If I were to drop a bouncy ball onto a surface, each successive bounce will be lower in height as energy is dissipated. Eventually, however, the ball will cease to bounce and will remain in contact with the ground. What happens during that small moment of time that is the transition period?
Here's my line of thought so far:
Let's say, for example, that the ball could be modeled as an "ideal" bouncy ball. Each time it hits the floor, it rebounds with one-half of the impact velocity, the other half of which is absorbed and dissipated by various things. Will this ideal bouncy ball ever stop bouncing? The answer, as far as I can tell, is yes (well, maybe). Since each bounce has half of the initial velocity of the previous bounce, the time between each bounce also halves. The first bounce might take $1$ second, the second takes $0.5$ seconds, the third $0.25$ seconds, etc. This infinite series converges to a finite amount of time, but with an infinite number of bounces.
Since it's obviously not possible for an actual ball to bounce an infinite number of times in finite time, it is clear that the above model doesn't work. Eventually, I decided that the problem must be in the fact that the model doesn't take into account the fact that ball spends time compressing and decompressing while in contact with the floor.

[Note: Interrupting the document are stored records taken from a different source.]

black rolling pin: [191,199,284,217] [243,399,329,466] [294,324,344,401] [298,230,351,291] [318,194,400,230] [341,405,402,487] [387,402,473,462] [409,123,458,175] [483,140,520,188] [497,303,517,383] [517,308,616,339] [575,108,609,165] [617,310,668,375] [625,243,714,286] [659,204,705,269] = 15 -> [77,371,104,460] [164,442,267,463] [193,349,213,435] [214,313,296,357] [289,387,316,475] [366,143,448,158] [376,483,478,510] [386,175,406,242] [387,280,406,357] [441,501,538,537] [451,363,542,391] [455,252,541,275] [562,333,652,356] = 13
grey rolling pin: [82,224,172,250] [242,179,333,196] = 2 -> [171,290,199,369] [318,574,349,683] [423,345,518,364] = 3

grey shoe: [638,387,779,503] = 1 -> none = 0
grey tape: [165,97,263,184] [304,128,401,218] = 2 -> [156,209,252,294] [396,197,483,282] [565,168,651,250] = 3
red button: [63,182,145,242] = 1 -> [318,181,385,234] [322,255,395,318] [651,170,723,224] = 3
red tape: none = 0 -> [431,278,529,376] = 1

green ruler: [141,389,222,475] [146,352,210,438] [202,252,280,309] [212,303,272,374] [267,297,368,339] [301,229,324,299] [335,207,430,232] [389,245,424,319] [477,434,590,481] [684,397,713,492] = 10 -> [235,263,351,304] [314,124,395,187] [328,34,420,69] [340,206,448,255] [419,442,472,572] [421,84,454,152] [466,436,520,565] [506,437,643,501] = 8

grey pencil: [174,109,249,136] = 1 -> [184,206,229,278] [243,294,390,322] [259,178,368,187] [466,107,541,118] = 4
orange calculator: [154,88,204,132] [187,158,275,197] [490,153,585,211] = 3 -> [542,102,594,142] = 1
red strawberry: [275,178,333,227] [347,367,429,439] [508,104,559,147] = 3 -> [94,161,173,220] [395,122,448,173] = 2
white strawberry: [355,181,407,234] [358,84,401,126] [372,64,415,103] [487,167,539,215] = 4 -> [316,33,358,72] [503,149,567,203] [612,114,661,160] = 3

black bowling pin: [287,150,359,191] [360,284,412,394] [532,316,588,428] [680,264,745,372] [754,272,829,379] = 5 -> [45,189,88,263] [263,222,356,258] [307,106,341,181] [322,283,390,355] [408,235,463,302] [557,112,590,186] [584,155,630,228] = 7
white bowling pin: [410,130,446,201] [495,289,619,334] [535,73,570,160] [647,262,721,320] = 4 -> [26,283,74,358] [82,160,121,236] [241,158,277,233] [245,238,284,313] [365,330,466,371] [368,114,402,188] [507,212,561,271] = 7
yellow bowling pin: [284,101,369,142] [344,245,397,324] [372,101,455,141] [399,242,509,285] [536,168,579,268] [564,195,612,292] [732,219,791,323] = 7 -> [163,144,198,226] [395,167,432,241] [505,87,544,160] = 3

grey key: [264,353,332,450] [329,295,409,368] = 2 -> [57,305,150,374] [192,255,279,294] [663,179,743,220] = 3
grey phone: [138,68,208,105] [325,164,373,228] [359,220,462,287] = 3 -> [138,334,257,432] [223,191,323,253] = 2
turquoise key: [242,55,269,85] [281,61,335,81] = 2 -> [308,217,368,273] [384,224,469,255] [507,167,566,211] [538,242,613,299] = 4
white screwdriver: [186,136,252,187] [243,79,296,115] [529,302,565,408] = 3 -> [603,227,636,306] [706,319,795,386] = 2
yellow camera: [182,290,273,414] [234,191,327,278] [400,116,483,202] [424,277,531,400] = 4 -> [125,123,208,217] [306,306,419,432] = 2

Even once the ball touches the ground, the center of gravity continues to move downward as the ball compresses. Soon, the ball expands, and the center of gravity moves upward. Lets $h_1$ be the height of the center of gravity when the ball is uncompressed, and $h_2$ the height of the center of gravity of the ball when compressed, and $D = h_1 - h_2$. Eventually, the height of the bounce will be smaller than $D$, so that center of gravity simply vibrates between those two locations, and the ball never leaves the ground.